Back in their home countries a husband working was usually enough to financially support the families, but, here in the States, one income will not suffice. These women need a way to work that helps them care for their growing children while the whole family adjusts to life in their new country. A refugee is uncertain if they will ever return to their home, their familiar culture and language, their familiar customs and socioeconomic system. Refugee life may be uncertain, but, boy, can these women cook.
Joining us today are two political representatives: Liz works in the Dallas Mayor’s office; she is leading the Office of Welcoming Communities and Immigrant Affairs. She is joined by Aaron, who is researching worldwide welcoming protocols and programs for refugees. He’s been across the nation and overseas, but Dallas is home and he advocated for this specific stop to his boss. He is putting together a brief that will inform on best practices across immigration and refugee resettlement and integration.
The aroma of the meal greets us before the table invitation. We cannot wait to sit down and dig in. Sitting around a square table facing each other are nine of us: three Middle Eastern women, two government representatives, a local university student serving as our translator, myself, Rhonda (the Missional Wisdom Foundation resident chef mentoring these ladies), and Jinya, the Break Bread Break Borders founder who has organized this meal. Having gathered, we begin to eat. We talk about the women’s dreams: their ideas for catering businesses and restaurants. We talk about Liz’s goals for Dallas being a welcoming community.
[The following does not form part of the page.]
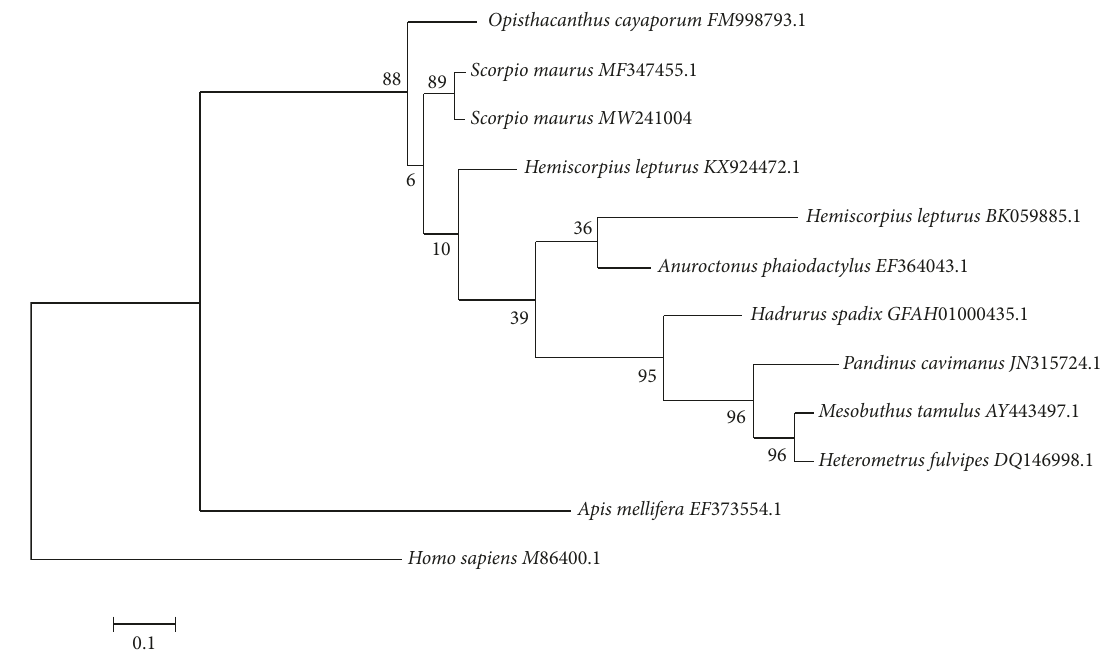
Figure 3: Phylogenetic relationship between different species of scorpions, Apis mellifera , and Homo sapiens based on PLA sequences. The accession number of each sequence has been shown in front of its name. The percentage of replicate trees in which the related taxa clustered together in the bootstrap test (1000 replicates) has been displayed next to the branches. The scale bar corresponds to 0.1 substitutions per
And then Liz does something beautiful: Liz invites the Miriams and Sarah to share their insight on navigating Dallas as refugees.
Then they do something beautiful: they answer with grace but do not withhold honesty.
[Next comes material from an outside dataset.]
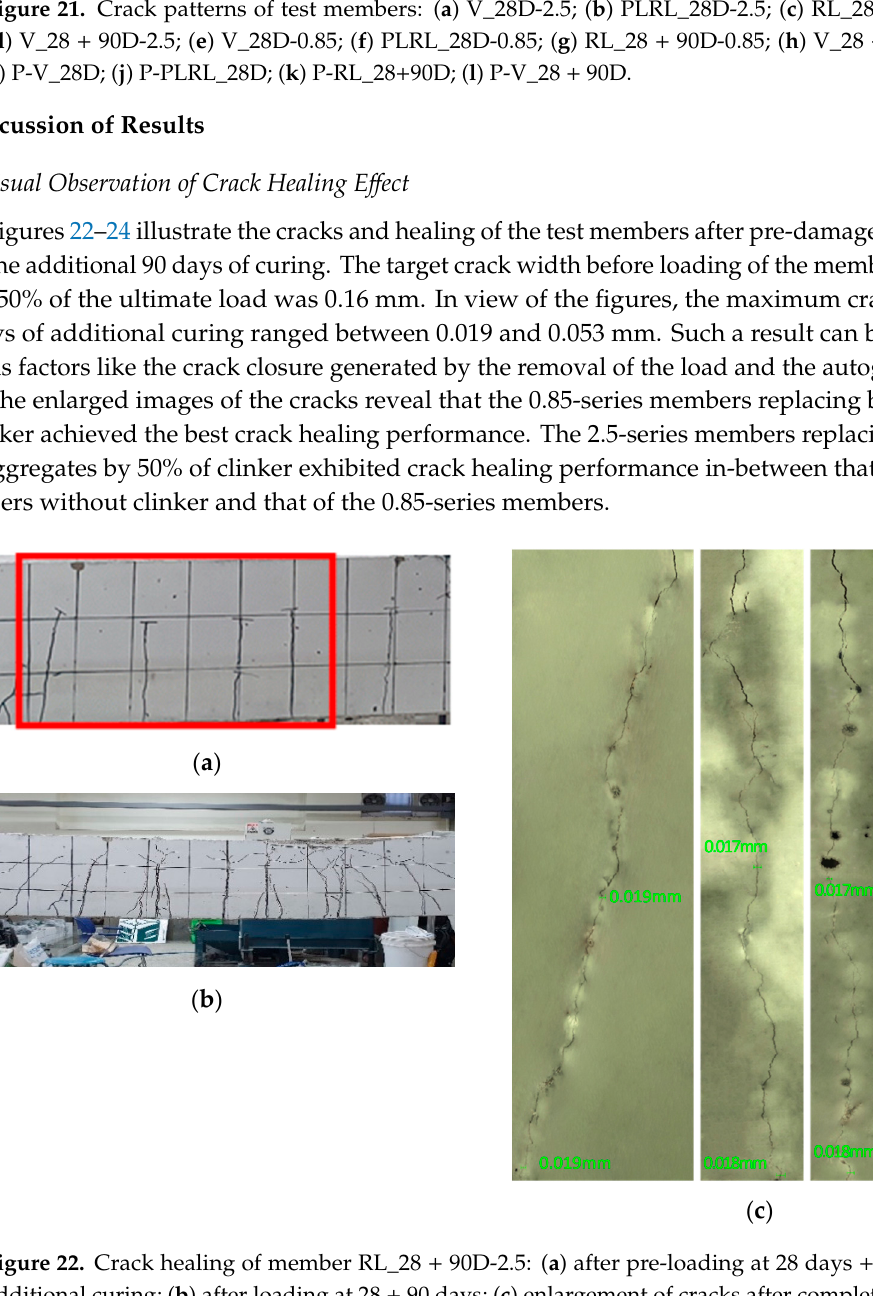
Figure 21. Crack patterns of test members: ( a ) V_28D-2.5; ( b ) PLRL_28D-2.5; ( c ) RL_28 + 90D-2.5; ( d )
The health care system, one Miriam shares, is difficult to navigate, and her daughter has a rare form of epilepsy about which she is struggling to get professional insight. Liz expresses compassion, concern, and, then, creativity. She knows someone in the specifically needed department of the local hospital, and will connect the two of them.
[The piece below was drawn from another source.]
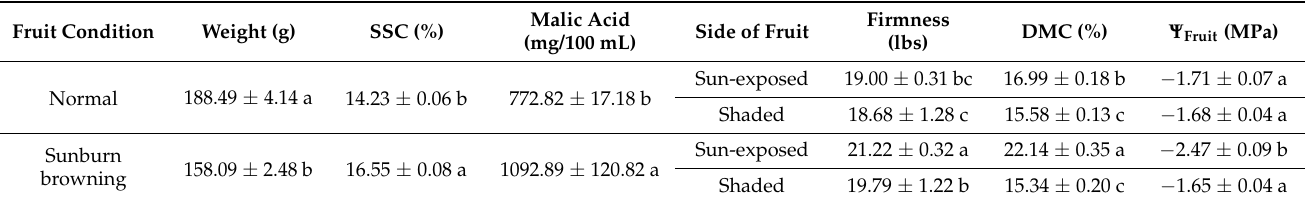
Table 1. Fruit weight, soluble solids content (SSC%), malic acid concentration, firmness, dry matter content % (DMC%), and fruit hypanthium water potential ( Ψ Fruit ) of normal and sunburn browning ‘Ambrosia’ apple at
Here, around table, justice and peace are happening. Through stories and mutuality, Miriam’s daughter now has more advocates than she did before we sat down. Through table and food, people who may never have encountered each other have learned each other’s names, their children’s names, and depart as friends.
Through table, we cultivate justice and peace by welcome, by extending invitation, by cultivating mutuality, by learning the stories of our fellow humans so that we may know how to stand up for and beside them.
In what way can you learn a new story around the table this week?
“Go out into the roads and lanes, and compel people to come in, so that my house may be filled.” - Luke 14:23
A Table Blessing:
God who ate, teach us to gather at the table, for it is at the table that we admit and embrace our need for nourishment, for welcome, and for each other. Amen.